__Prompt 1__: According to the data ingestion page, which sample source is currently the only one that works?
__Prompt 2__: Write out everything on the data ingestion page from "Find the Colab" down to "as a dataset.".

>> start Provided passage

Data Ingestion
Instructions for ingesting data for training isoscape models and using them to generate isoscapes
Last updated
Instructions for ingesting data for training isoscape models and using them to generate isoscapes
Last updated
Last Updated: 2023-09-27
Our codebase is evolving rapidly, so these steps are may go out of date. The team is happy to respond to inquiries.
Running the Data Ingestion notebook is generally the first stage in the sequence of steps required to produce a new isoscape. See Research Colabs for more information.
Find the Colab at: https://colab.research.google.com/github/tnc-br/ddf-isoscapes/blob/main/data_ingestion.ipynb
In general, the default options in data_ingestion.ipynb are what most users will want. Most users will not need to change the vast majority of settings. However, advanced users should note the following:
Known Issue: Mismatched Projections Lead to Poor-Quality Isoscapes Currently, we have a known issue where the data ingestion pipeline uses GeoTIFFs with mismatched projections to instantiate our tabular dataset:
Until this is fixed, generated isoscapes will not be of the quality that they could be.
"GOOGLE DRIVE" is currently the only working sample source, so users should strongly prefer that. The "TIMBERID" source is still in the testing stage. When it is fully operational, this will automatically import trusted samples from TimberID as a dataset.
"ORG_NAME" for the "TIMBERID" source should correspond to the permissions of the user-- Google users should select "google" and USP users should select "USP"

>> end Provided passage
>> start Data extract

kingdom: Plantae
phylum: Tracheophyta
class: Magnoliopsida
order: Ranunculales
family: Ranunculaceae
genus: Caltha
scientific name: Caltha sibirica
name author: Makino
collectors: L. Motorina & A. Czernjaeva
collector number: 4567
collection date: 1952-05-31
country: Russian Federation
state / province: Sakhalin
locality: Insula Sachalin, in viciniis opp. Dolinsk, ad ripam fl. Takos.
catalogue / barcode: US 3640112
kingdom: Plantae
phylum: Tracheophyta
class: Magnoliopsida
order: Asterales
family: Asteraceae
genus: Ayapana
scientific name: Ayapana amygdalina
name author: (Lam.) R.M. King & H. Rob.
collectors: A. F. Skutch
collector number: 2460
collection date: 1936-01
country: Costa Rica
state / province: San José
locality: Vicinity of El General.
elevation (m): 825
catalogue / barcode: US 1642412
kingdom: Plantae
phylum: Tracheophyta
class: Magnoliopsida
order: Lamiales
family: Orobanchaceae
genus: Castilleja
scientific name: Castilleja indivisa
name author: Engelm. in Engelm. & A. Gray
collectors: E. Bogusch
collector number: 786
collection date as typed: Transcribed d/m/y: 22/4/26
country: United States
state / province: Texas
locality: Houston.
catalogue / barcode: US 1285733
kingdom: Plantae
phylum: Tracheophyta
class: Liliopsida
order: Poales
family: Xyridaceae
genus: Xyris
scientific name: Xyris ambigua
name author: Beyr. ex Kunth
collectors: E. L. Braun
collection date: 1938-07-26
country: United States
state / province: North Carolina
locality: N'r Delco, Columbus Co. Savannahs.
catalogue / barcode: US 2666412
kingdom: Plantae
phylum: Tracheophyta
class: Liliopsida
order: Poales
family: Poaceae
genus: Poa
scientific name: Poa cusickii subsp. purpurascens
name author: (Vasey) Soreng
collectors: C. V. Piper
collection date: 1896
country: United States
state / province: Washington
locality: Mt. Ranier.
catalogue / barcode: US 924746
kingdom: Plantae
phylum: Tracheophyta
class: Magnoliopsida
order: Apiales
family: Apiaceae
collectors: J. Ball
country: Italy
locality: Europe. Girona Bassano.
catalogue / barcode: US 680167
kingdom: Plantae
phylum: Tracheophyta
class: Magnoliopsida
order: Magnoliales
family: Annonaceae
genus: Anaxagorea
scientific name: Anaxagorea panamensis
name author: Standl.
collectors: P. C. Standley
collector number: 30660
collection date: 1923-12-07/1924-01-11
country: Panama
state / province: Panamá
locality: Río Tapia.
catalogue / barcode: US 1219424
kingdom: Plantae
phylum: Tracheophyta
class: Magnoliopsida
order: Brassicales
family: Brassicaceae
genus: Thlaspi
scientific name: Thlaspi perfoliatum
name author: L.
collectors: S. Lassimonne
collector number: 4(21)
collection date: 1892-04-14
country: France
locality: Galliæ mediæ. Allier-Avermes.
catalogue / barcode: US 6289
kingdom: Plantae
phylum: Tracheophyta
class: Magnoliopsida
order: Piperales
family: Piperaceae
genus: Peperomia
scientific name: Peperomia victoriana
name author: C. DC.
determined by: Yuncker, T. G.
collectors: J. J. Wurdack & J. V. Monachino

>> end Data extract

__Task result 1__: "GOOGLE DRIVE"

__Task result 2__:
Find the Colab at: https://colab.research.google.com/github/tnc-br/ddf-isoscapes/blob/main/data_ingestion.ipynb
In general, the default options in data_ingestion.ipynb are what most users will want. Most users will not need to change the vast majority of settings. However, advanced users should note the following:
Known Issue: Mismatched Projections Lead to Poor-Quality Isoscapes Currently, we have a known issue where the data ingestion pipeline uses GeoTIFFs with mismatched projections to instantiate our tabular dataset:
Until this is fixed, generated isoscapes will not be of the quality that they could be.
"GOOGLE DRIVE" is currently the only working sample source, so users should strongly prefer that. The "TIMBERID" source is still in the testing stage. When it is fully operational, this will automatically import trusted samples from TimberID as a dataset.